Curated! I think it’s generally great when people explain what they’re doing and why in way legibile to those not working on it. Great because it let’s others potentially get involved, build on it, expose flaws or omissions, etc. This one seems particularly clear and well written. While I haven’t read all of the research, nor am I particularly qualified to comment on it, I like the idea of a principled/systematic approach behind, in comparison to a lot of work that isn’t coming on a deeper, bigger, framework.
(While I’m here though, I’ll add a link to Dmitry Vaintrob’s comment that Jacob Hilton described as “best critique of ARC’s research agenda that I have read since we started working on heuristic explanations”. Eliciting such feedback is the kind of good thing that comes out of up writing agendas – it’s possible or likely Dmitry was already tracking the work and already had these critiques, but a post like this seems like a good way to propagate them and have a public back and forth.)

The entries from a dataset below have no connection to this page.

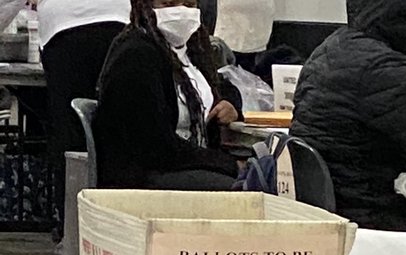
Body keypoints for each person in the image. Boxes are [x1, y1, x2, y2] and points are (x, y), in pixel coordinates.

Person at [291, 0, 406, 234]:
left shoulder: (329, 49)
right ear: (403, 20)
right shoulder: (384, 68)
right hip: (366, 213)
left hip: (328, 205)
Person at [0, 0, 130, 229]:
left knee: (69, 130)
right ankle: (119, 220)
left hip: (64, 28)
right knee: (118, 126)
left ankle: (71, 226)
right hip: (118, 19)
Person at [94, 0, 243, 189]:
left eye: (188, 5)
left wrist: (231, 104)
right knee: (245, 186)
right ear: (145, 6)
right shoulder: (134, 55)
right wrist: (228, 164)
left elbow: (222, 86)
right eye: (168, 4)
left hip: (182, 167)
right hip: (144, 177)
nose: (180, 11)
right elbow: (157, 149)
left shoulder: (191, 50)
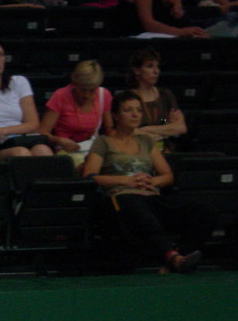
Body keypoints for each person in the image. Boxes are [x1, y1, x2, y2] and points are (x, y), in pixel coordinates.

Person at [82, 91, 212, 273]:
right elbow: (90, 176)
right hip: (121, 198)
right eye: (128, 110)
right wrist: (126, 181)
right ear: (116, 115)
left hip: (150, 194)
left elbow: (167, 176)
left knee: (201, 211)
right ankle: (171, 257)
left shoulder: (146, 141)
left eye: (138, 110)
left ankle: (179, 256)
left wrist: (152, 181)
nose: (135, 114)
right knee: (137, 207)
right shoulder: (104, 142)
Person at [38, 59, 114, 166]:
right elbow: (42, 132)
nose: (87, 95)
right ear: (75, 83)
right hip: (66, 151)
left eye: (92, 90)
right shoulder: (60, 96)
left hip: (92, 148)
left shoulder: (104, 95)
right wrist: (59, 140)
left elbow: (110, 130)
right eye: (83, 90)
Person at [125, 47, 186, 152]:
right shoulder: (128, 98)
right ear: (137, 70)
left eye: (157, 67)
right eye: (150, 66)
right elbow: (129, 132)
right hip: (137, 150)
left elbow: (180, 128)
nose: (156, 71)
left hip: (165, 149)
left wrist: (146, 130)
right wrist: (165, 131)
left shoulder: (165, 95)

I like this attitude. The human standard, I think often in alignment work too, is to argue why one’s plan will work and find stories for that, and adopting the methodology of the opposite, especially given the unknowns, is much needed in alignment work.
Overall, this is neat. Kudos to Jacob (and rest of the team) for taking the time to put this all together. Doesn’t seem all that quick to write, and I think it’d be easy to think they ought to not take time out off from further object-level research to write it. Thanks!
Thanks for the detailed post!
I personally would have liked to see some mention of the classic ‘outer’ alignment questions that are subproblems of robustness and ELK. E.g. What counts as ‘generalizing correctly’? → How do you learn how humans want the AI to generalize? → How do you model humans as systems that have preferences about how to model them?